### Texte à lire
▼

Les Ojibwés (Ojibway) sont un peuple autochtone du Canada et des États-Unis appartenant au grand groupe culturel des Anichinabés. Les Nations chippewa et saulteaux font également partie des groupes ethniques ojibwés et anichinabés. Les Ojibwés sont étroitement liés aux Odawas et aux Algonquins, et ont de nombreuses traditions en commun avec les Cris voisins, surtout dans le nord et l’ouest de l’Ontario et dans l’est du Manitoba. Certains groupes cris et ojibwés se sont intégrés et forment maintenant des communautés oji-cries. Dans leurs terres traditionnelles des forêts de l’Est, les Ojibwés ont joué un rôle très important dans les débuts de la traite des fourrures. Malgré les efforts d’assimilation déployés par le gouvernement fédéral et les gouvernements provinciaux, les Ojibwés ont conservé leur culture et leur langue (l’anishinaabemowin) en plus de poursuivre leur activisme. À bien des égards, ils représentent la présence durable des Premières Nations au Canada.

Première Nation de Long Plain

Nations ojibwées

Les Ojibwés appartiennent au grand groupe culturel autochtone des Anichinabés. La langue ojibwée fait partie de la famille linguistique algonquienne. Elle est connue sous le nom d’anishinaabemowin. Pour ces raisons, on confond souvent les termes Anichinabé et Ojibwé. (Voir aussi Langues autochtones au Canada.)

Le terme Ojibwé vient de Outchibou, nom donné au 17e siècle à un groupe qui vivait au nord de ce qui est aujourd’hui Sault Ste. Marie, en Ontario. Ce groupe faisait partie d’un ensemble de groupes très proches, mais distincts qui occupaient un territoire situé entre le nord-est de la baie Géorgienne et l’est du lac Supérieur. Ce sont les explorateurs et commerçants européens qui appliquent le terme « ojibwé » à ces Autochtones. Les groupes rassemblés près de la ville actuelle de Sault Ste. Marie sont aussi appelées Saulteaux, un terme qui désigne aujourd’hui principalement les peuples ojibwés du nord-ouest de l’Ontario et du sud-est du Manitoba. Les Chippewa, pour leur part, vivent traditionnellement dans certaines parties de l’Ontario, du Michigan, du Wisconsin, du Minnesota et du Dakota du Nord.

▲

### Données fournies
▼

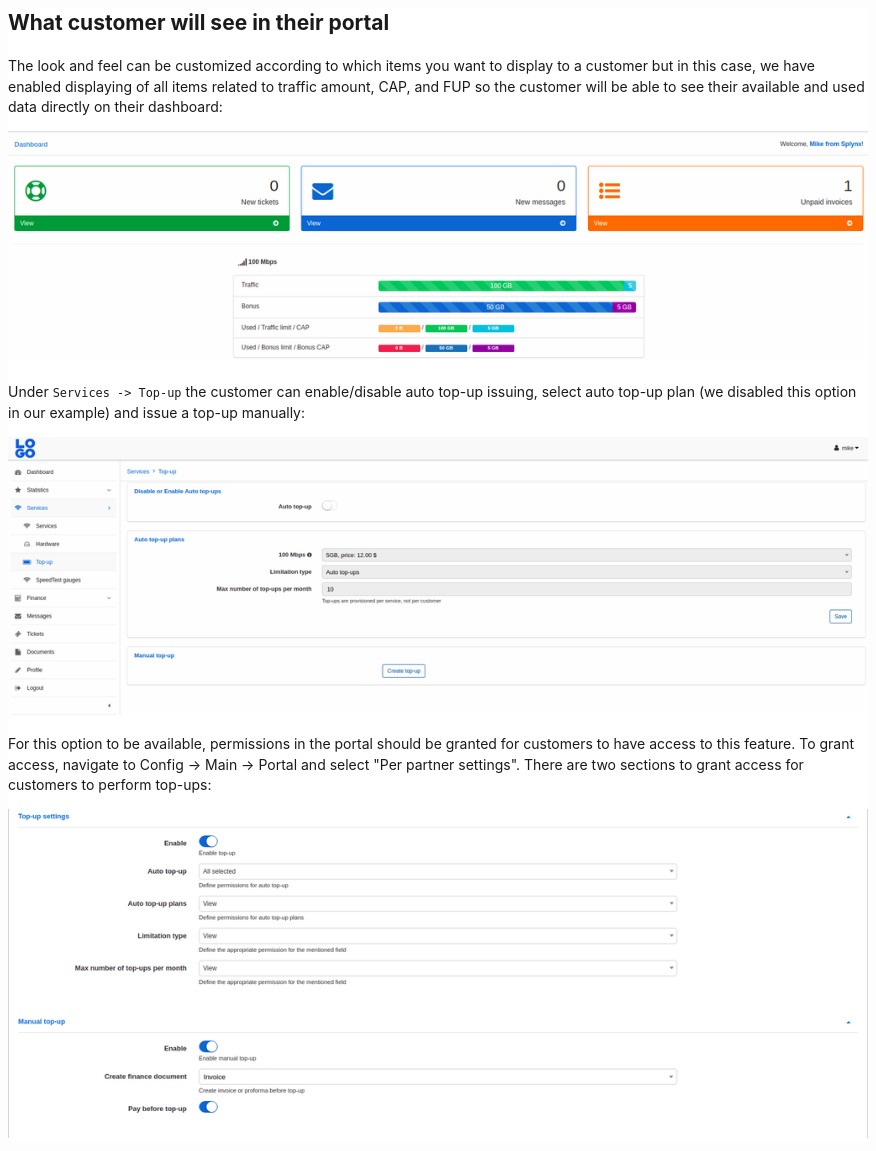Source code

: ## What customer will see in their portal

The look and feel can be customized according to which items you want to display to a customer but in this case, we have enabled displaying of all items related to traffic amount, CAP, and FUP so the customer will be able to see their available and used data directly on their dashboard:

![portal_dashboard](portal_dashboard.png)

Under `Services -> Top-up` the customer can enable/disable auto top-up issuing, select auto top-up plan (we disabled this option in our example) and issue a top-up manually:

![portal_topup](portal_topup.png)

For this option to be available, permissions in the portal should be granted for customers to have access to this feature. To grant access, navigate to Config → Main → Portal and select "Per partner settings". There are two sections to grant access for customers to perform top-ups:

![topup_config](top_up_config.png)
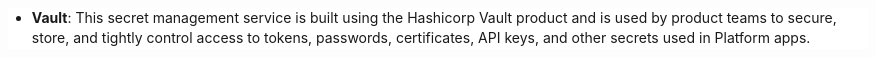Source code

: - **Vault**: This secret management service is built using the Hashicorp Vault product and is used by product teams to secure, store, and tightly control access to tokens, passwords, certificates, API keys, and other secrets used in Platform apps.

▲

### Travail à faire
**1.** Relevez toutes les régions que le texte sur les Ojibwés indique comme territoire traditionnel des Chippewa.
**2.** Poursuivez le texte sur les Ojibwés après sa dernière phrase.
Les enregistrements constituent un matériau à part, indépendant du texte.

### Réponses par consigne
**1.** Certaines parties de l'Ontario, du Michigan, du Wisconsin, du Minnesota et du Dakota du Nord.

**2.**
Au 17e siècle, les peuples ojibwés quittent la région des Grands Lacs pour s’établir dans le sud de l’Ontario, un territoire rendu disponible par la dispersion des Wendats, ainsi qu’au Wisconsin et au Minnesota, où ils remplacent les Dakotas. Plus tard, les peuples ojibwés se disséminent vers le nord et vers l’ouest à la recherche d’animaux à fourrure pour alimenter la traite des fourrures. Dans les provinces des Prairies, ils sont connus sous les noms d’Ojibwés des Plaines et de Saulteaux. Des groupes ayant fusionné avec des communautés cries portent le nom d’Oji-Cris ou, tout simplement, de Cris. Parmi les peuples ojibwés du sud de l’Ontario, on compte les Nipissings, qui proviennent de la région du lac Nipissing (voir aussi Première Nation de Nipissing), et les Missisaugas, qui, au 17e siècle, se sont déplacés de l’île Manitoulin vers ce qui est aujourd’hui la grande région de Toronto.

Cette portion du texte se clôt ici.